You are free not to define these attributes at all. In this case, the host application will see the inherited default values and assume no particular meaning of your quantities.

Metadata

Every optimization problem should have a class attribute called Problem.metadata, which is a dict with string keys. The dict should be defined at the class level and immutable [2]. It communicates fundamental properties of the class and how a host application can use it.

While the API reference contains the full definition of the Standard Metadata Keys, the following is an abridged version:

"render_modes"

the render modes that the optimization problem understands (see Rendering);

"cern.machine"

the accelerator that an optimization problem is associated with (see cernml.coi.Machine);

"cern.japc"

a boolean flag indicating whether the problem’s constructor expects an argument named japc of type PyJapc;

"cern.cancellable"

A boolean flag indicating whether the problem’s constructor expects a cancellation token. (see Cancellation).

Rendering

The metadata entry "render_modes" allows a problem to declare that its internal state can be visualized. It should be a list of strings where each string is a supported render mode. Host applications may pick one of these strings and pass it to the problems render() method. For this to work, render modes need to have well-defined semantics.

The following render modes are standardized by either Gym or this package:

"human"

The default mode, for interactive use. This should e.g. open a window and display the problem’s current state in it. Displaying the window should not block control flow.

"ansi"

Return a text-only representation of the problem. This may contain e.g. terminal control codes for color effects.

"rgb_array"

Return a Numpy array representing color image data.

"matplotlib_figures"

Return a list of Matplotlib Figure objects, suitable for embedding into a GUI application.

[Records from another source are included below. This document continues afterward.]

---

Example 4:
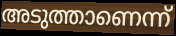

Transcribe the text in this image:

അടുത്താണെന്ന്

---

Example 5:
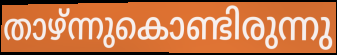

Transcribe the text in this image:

താഴ്ന്നുകൊണ്ടിരുന്നു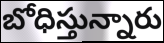
బోధిస్తున్నారుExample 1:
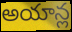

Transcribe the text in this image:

అయాన్ల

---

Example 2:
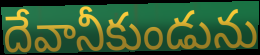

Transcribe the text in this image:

దేవానీకుండును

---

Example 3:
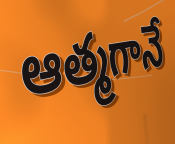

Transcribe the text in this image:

ఆత్మగానే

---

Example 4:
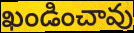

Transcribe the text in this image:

ఖండించావు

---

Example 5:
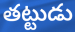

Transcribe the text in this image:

తట్టుడు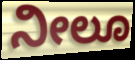
ನೀಲೂ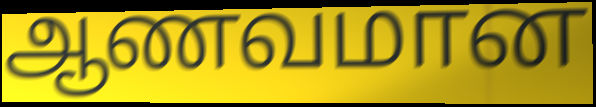
ஆணவமான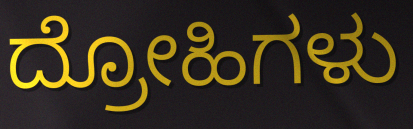
ದ್ರೋಹಿಗಳು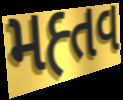
મહ્તવ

See the render() docs for a full spec of each render mode.

Closing

Some optimization problems have to acquire certain resources in order to perform their tasks. Examples include:

  • spawning processes,

  • starting threads,

  • subscribing to JAPC parameters.

While Python garbage-collects objects which are no longer accessible (including Problem instances), some of these resources require manual function calls in order to be properly cleaned up.

If such is the case for an optimization problem, it should override the close() method and define all such actions in it. A host application is required to call close() when it has no more need for an optimization problem.

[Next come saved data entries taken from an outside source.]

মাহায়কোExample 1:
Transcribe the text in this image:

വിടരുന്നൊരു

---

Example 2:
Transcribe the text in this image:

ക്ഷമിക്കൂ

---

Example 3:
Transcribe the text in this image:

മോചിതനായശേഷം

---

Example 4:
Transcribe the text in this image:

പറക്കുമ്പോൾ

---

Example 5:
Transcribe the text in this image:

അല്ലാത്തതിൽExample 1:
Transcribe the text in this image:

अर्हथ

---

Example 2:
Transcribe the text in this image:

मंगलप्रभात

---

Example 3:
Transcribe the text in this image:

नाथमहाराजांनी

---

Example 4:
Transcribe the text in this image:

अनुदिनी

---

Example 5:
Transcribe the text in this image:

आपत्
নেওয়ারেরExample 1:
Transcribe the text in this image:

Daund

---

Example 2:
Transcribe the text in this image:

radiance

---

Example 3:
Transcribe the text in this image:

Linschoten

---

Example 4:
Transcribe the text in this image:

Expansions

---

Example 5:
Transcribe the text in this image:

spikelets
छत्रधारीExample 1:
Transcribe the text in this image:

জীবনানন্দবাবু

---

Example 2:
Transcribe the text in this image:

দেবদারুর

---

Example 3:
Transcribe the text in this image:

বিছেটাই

All classes that inherit from Problem automatically are context managers that can be used in with blocks. Whenever the with block is exited, close() gets called automatically.

Note

If, for some reason, you are dealing with an optimization problem that doesn’t explicitly subclass Problem, you can use the contextlib.closing adapter:

from contextlib import closing

with closing(MyProblem(...)) as problem:
    optimize(problem)

This ensures that close() is called under all circumstances – even if an exception occurs.

Additional Restrictions

For maximum compatibility, this API puts the following additional restrictions on environments:

  • The observation_space, action_space and optimization_space must all be Boxes. The only exception is if the environment is a GoalEnv: in that case, observation_space must be Dict (with exactly the three expected keys) and the three required sub-spaces must be Boxes.

  • If the environment supports any rendering at all, it should support at least the human, ansi and matplotlib_figures. The former two facilitate debugging and stand-alone usage, the latter makes it possible to embed the environment into a GUI.

  • At CERN, The environment metadata must contain a key "cern.machine" with a value of type Machine. It tells users which CERN accelerator the environment belongs to. Outside of CERN, authors are free to omit this key and institutes are allowed to define a category key of their own.

For the convenience of problem authors, this package provides a function check() that verifies these requirements on a best-effort basis. If you package your problem, we recommend adding a unit test to your package that calls this function and exercise it on every CI job. CERN users are encouraged to consult the Acc-Py guidelines on testing for further information.